- Exercise details: The task calls for every entry to be printed word for word, without the images.

- Working data:
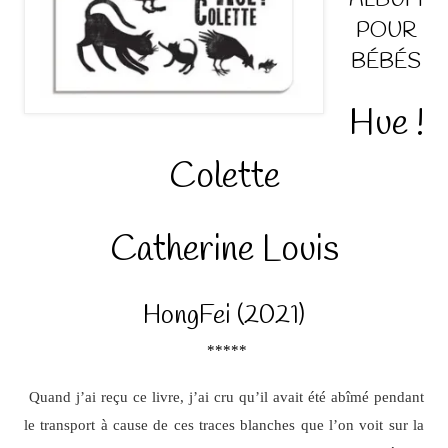
ALBUM
POUR
BÉBÉS
Hue !
Colette
Catherine Louis
HongFei (2021)
*****
Quand j’ai reçu ce livre, j’ai cru qu’il avait été abîmé pendant
le transport à cause de ces traces blanches que l’on voit sur la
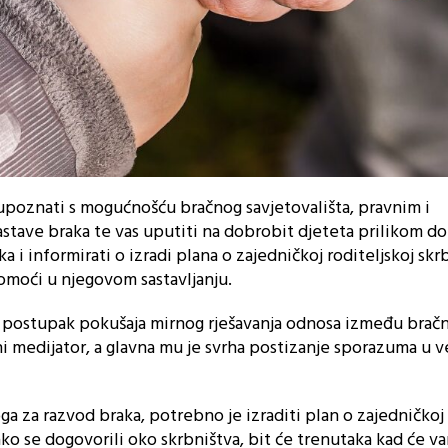
 upoznati s mogućnošću bračnog savjetovališta, pravnim i
astave braka te vas uputiti na dobrobit djeteta prilikom d
i informirati o izradi plana o zajedničkoj roditeljskoj skrb
moći u njegovom sastavljanju.
o postupak pokušaja mirnog rješavanja odnosa između brač
i medijator, a glavna mu je svrha postizanje sporazuma u v
a za razvod braka, potrebno je izraditi plan o zajedničkoj
kako se dogovorili oko skrbništva, bit će trenutaka kad će v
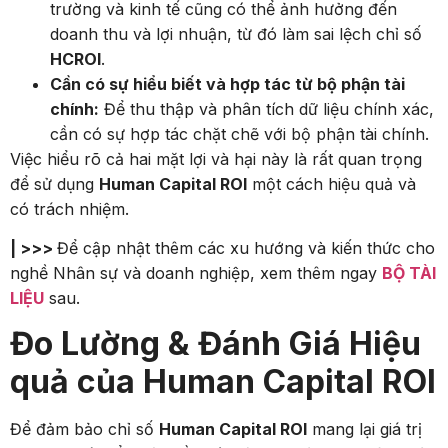
trường và kinh tế cũng có thể ảnh hưởng đến
doanh thu và lợi nhuận, từ đó làm sai lệch chỉ số
HCROI
.
Cần có sự hiểu biết và hợp tác từ bộ phận tài
chính:
Để thu thập và phân tích dữ liệu chính xác,
cần có sự hợp tác chặt chẽ với bộ phận tài chính.
Việc hiểu rõ cả hai mặt lợi và hại này là rất quan trọng
để sử dụng
Human Capital ROI
một cách hiệu quả và
có trách nhiệm.
| >>>
Để cập nhật thêm các xu hướng và kiến thức cho
nghề Nhân sự và doanh nghiệp, xem thêm ngay
BỘ TÀI
LIỆU
sau.
Đo Lường & Đánh Giá Hiệu
quả của Human Capital ROI
Để đảm bảo chỉ số
Human Capital ROI
mang lại giá trị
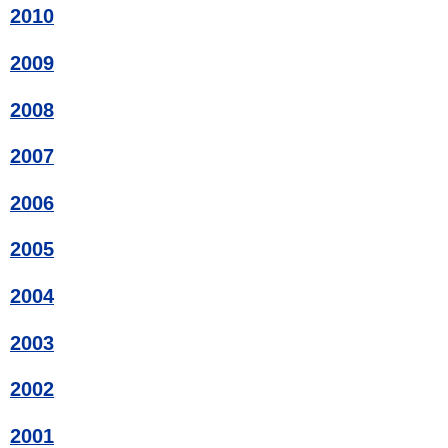
2010
2009
2008
2007
2006
2005
2004
2003
2002
2001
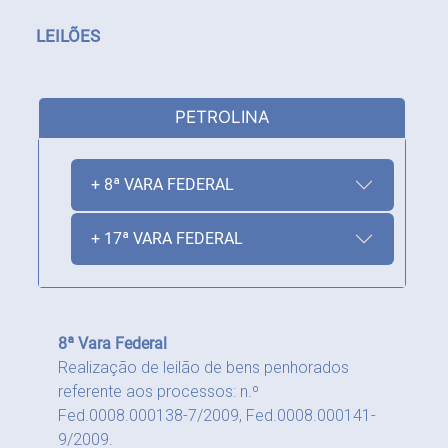
LEILÕES
PETROLINA
+ 8ª VARA FEDERAL
+ 17ª VARA FEDERAL
8ª Vara Federal
Realização de leilão de bens penhorados
referente aos processos: n.º
Fed.0008.000138-7/2009, Fed.0008.000141-
9/2009.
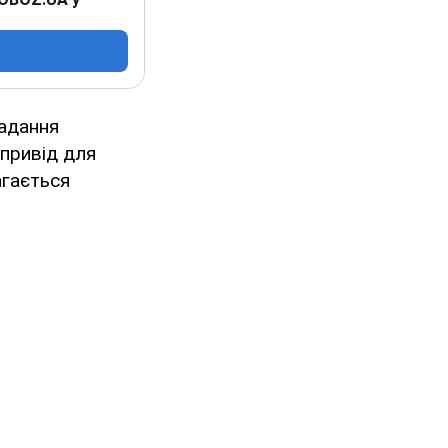
надання
 привід для
агається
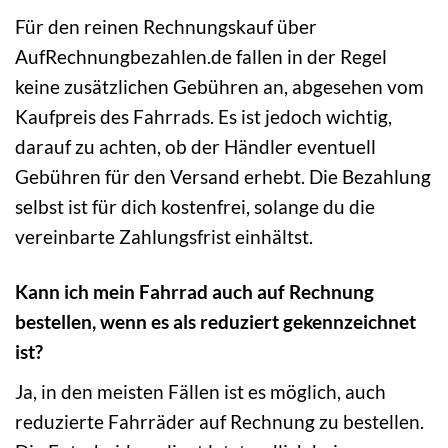
Für den reinen Rechnungskauf über
AufRechnungbezahlen.de fallen in der Regel
keine zusätzlichen Gebühren an, abgesehen vom
Kaufpreis des Fahrrads. Es ist jedoch wichtig,
darauf zu achten, ob der Händler eventuell
Gebühren für den Versand erhebt. Die Bezahlung
selbst ist für dich kostenfrei, solange du die
vereinbarte Zahlungsfrist einhältst.
Kann ich mein Fahrrad auch auf Rechnung
bestellen, wenn es als reduziert gekennzeichnet
ist?
Ja, in den meisten Fällen ist es möglich, auch
reduzierte Fahrräder auf Rechnung zu bestellen.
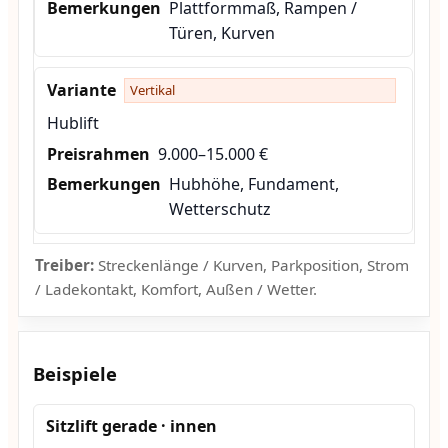
Plattformmaß, Rampen /
Türen, Kurven
Vertikal
Hublift
9.000–15.000 €
Hubhöhe, Fundament,
Wetterschutz
Treiber:
Streckenlänge / Kurven, Parkposition, Strom
/ Ladekontakt, Komfort, Außen / Wetter.
Beispiele
Sitzlift gerade · innen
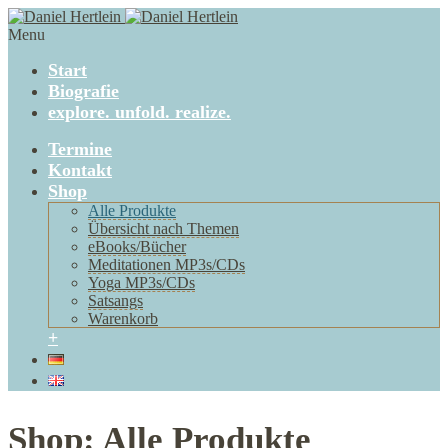
Menu
Start
Biografie
explore. unfold. realize.
Termine
Kontakt
Shop
Alle Produkte
Übersicht nach Themen
eBooks/Bücher
Meditationen MP3s/CDs
Yoga MP3s/CDs
Satsangs
Warenkorb
+
Shop: Alle Produkte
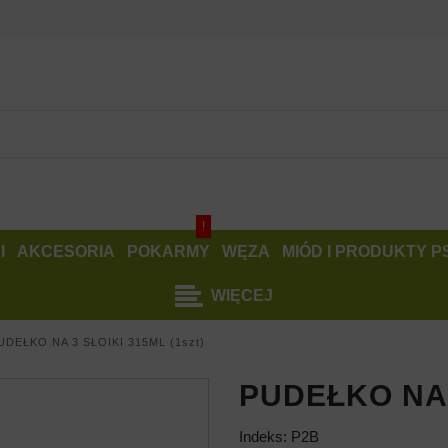
!
I
AKCESORIA
POKARMY
WĘZA
MIÓD I PRODUKTY 
WIĘCEJ
UDEŁKO NA 3 SŁOIKI 315ML (1szt)
PUDEŁKO NA 
Indeks:
P2B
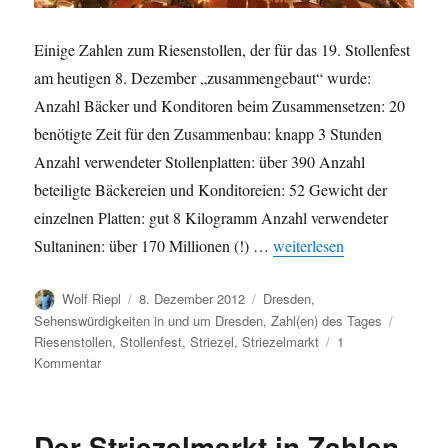
Einige Zahlen zum Riesenstollen, der für das 19. Stollenfest
am heutigen 8. Dezember „zusammengebaut“ wurde:
Anzahl Bäcker und Konditoren beim Zusammensetzen: 20
benötigte Zeit für den Zusammenbau: knapp 3 Stunden
Anzahl verwendeter Stollenplatten: über 390 Anzahl
beteiligte Bäckereien und Konditoreien: 52 Gewicht der
einzelnen Platten: gut 8 Kilogramm Anzahl verwendeter
„Der Dresdner Riesenstolle
Sultaninen: über 170 Millionen (!) …
weiterlesen
Autor
Veröffentlicht
Kategorien
Wolf Riepl
8. Dezember 2012
Dresden
,
am
Schlagw
Sehenswürdigkeiten in und um Dresden
,
Zahl(en) des Tages
Riesenstollen
,
Stollenfest
,
Striezel
,
Striezelmarkt
1
zu
Kommentar
Der
Dresdner
Riesenstollen
Der Striezelmarkt in Zahlen
2012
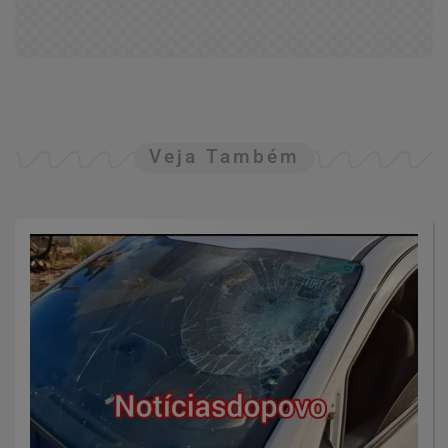
Veja Também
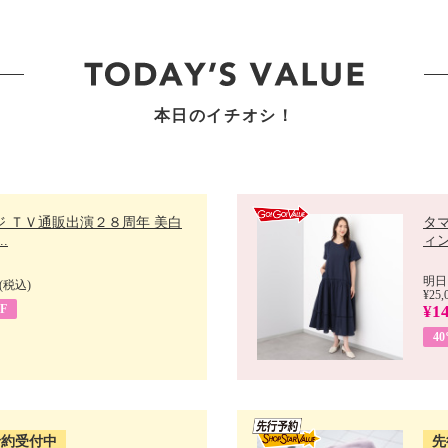
本日のイチオシ！
ジ ＴＶ通販出演２８周年 美白
タ
.
ィン
明日
(税込)
¥25,
F
¥14
4
予約受付中
先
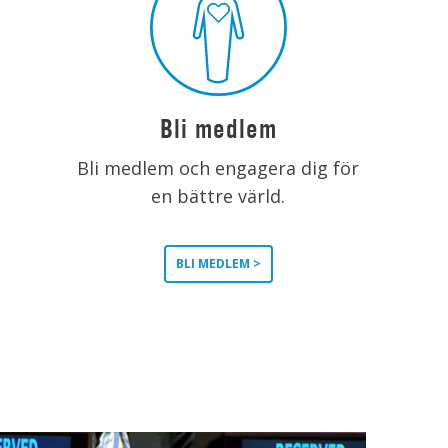
Bli medlem
Bli medlem och engagera dig för
en bättre värld.
BLI MEDLEM >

- Expected answer:
ALBUM
POUR
BÉBÉS
Hue !
Colette
Catherine Louis
HongFei (2021)
*****
Quand j’ai reçu ce livre, j’ai cru qu’il avait été abîmé pendant
le transport à cause de ces traces blanches que l’on voit sur la
 upoznati s mogućnošću bračnog savjetovališta, pravnim i
astave braka te vas uputiti na dobrobit djeteta prilikom d
i informirati o izradi plana o zajedničkoj roditeljskoj skrb
moći u njegovom sastavljanju.
o postupak pokušaja mirnog rješavanja odnosa između brač
i medijator, a glavna mu je svrha postizanje sporazuma u v
a za razvod braka, potrebno je izraditi plan o zajedničkoj
kako se dogovorili oko skrbništva, bit će trenutaka kad će v
trường và kinh tế cũng có thể ảnh hưởng đến
doanh thu và lợi nhuận, từ đó làm sai lệch chỉ số
HCROI
.
Cần có sự hiểu biết và hợp tác từ bộ phận tài
chính:
Để thu thập và phân tích dữ liệu chính xác,
cần có sự hợp tác chặt chẽ với bộ phận tài chính.
Việc hiểu rõ cả hai mặt lợi và hại này là rất quan trọng
để sử dụng
Human Capital ROI
một cách hiệu quả và
có trách nhiệm.
| >>>
Để cập nhật thêm các xu hướng và kiến thức cho
nghề Nhân sự và doanh nghiệp, xem thêm ngay
BỘ TÀI
LIỆU
sau.
Đo Lường & Đánh Giá Hiệu
quả của Human Capital ROI
Để đảm bảo chỉ số
Human Capital ROI
mang lại giá trị
2010
2009
2008
2007
2006
2005
2004
2003
2002
2001
LEILÕES
PETROLINA
+ 8ª VARA FEDERAL
+ 17ª VARA FEDERAL
8ª Vara Federal
Realização de leilão de bens penhorados
referente aos processos: n.º
Fed.0008.000138-7/2009, Fed.0008.000141-
9/2009.
надання
 привід для
агається
Für den reinen Rechnungskauf über
AufRechnungbezahlen.de fallen in der Regel
keine zusätzlichen Gebühren an, abgesehen vom
Kaufpreis des Fahrrads. Es ist jedoch wichtig,
darauf zu achten, ob der Händler eventuell
Gebühren für den Versand erhebt. Die Bezahlung
selbst ist für dich kostenfrei, solange du die
vereinbarte Zahlungsfrist einhältst.
Kann ich mein Fahrrad auch auf Rechnung
bestellen, wenn es als reduziert gekennzeichnet
ist?
Ja, in den meisten Fällen ist es möglich, auch
reduzierte Fahrräder auf Rechnung zu bestellen.
Plattformmaß, Rampen /
Türen, Kurven
Vertikal
Hublift
9.000–15.000 €
Hubhöhe, Fundament,
Wetterschutz
Treiber:
Streckenlänge / Kurven, Parkposition, Strom
/ Ladekontakt, Komfort, Außen / Wetter.
Beispiele
Sitzlift gerade · innen
Menu
Start
Biografie
explore. unfold. realize.
Termine
Kontakt
Shop
Alle Produkte
Übersicht nach Themen
eBooks/Bücher
Meditationen MP3s/CDs
Yoga MP3s/CDs
Satsangs
Warenkorb
+
Shop: Alle Produkte
!
I
AKCESORIA
POKARMY
WĘZA
MIÓD I PRODUKTY 
WIĘCEJ
UDEŁKO NA 3 SŁOIKI 315ML (1szt)
PUDEŁKO NA 
Indeks:
P2B
Einige Zahlen zum Riesenstollen, der für das 19. Stollenfest
am heutigen 8. Dezember „zusammengebaut“ wurde:
Anzahl Bäcker und Konditoren beim Zusammensetzen: 20
benötigte Zeit für den Zusammenbau: knapp 3 Stunden
Anzahl verwendeter Stollenplatten: über 390 Anzahl
beteiligte Bäckereien und Konditoreien: 52 Gewicht der
einzelnen Platten: gut 8 Kilogramm Anzahl verwendeter
„Der Dresdner Riesenstolle
Sultaninen: über 170 Millionen (!) …
weiterlesen
Autor
Veröffentlicht
Kategorien
Wolf Riepl
8. Dezember 2012
Dresden
,
am
Schlagw
Sehenswürdigkeiten in und um Dresden
,
Zahl(en) des Tages
Riesenstollen
,
Stollenfest
,
Striezel
,
Striezelmarkt
1
zu
Kommentar
Der
Dresdner
Riesenstollen
Der Striezelmarkt in Zahlen
2012
Veja Também
本日のイチオシ！
ジ ＴＶ通販出演２８周年 美白
タ
.
ィン
明日
(税込)
¥25,
F
¥14
4
予約受付中
先
Bli medlem
Bli medlem och engagera dig för
en bättre värld.
BLI MEDLEM >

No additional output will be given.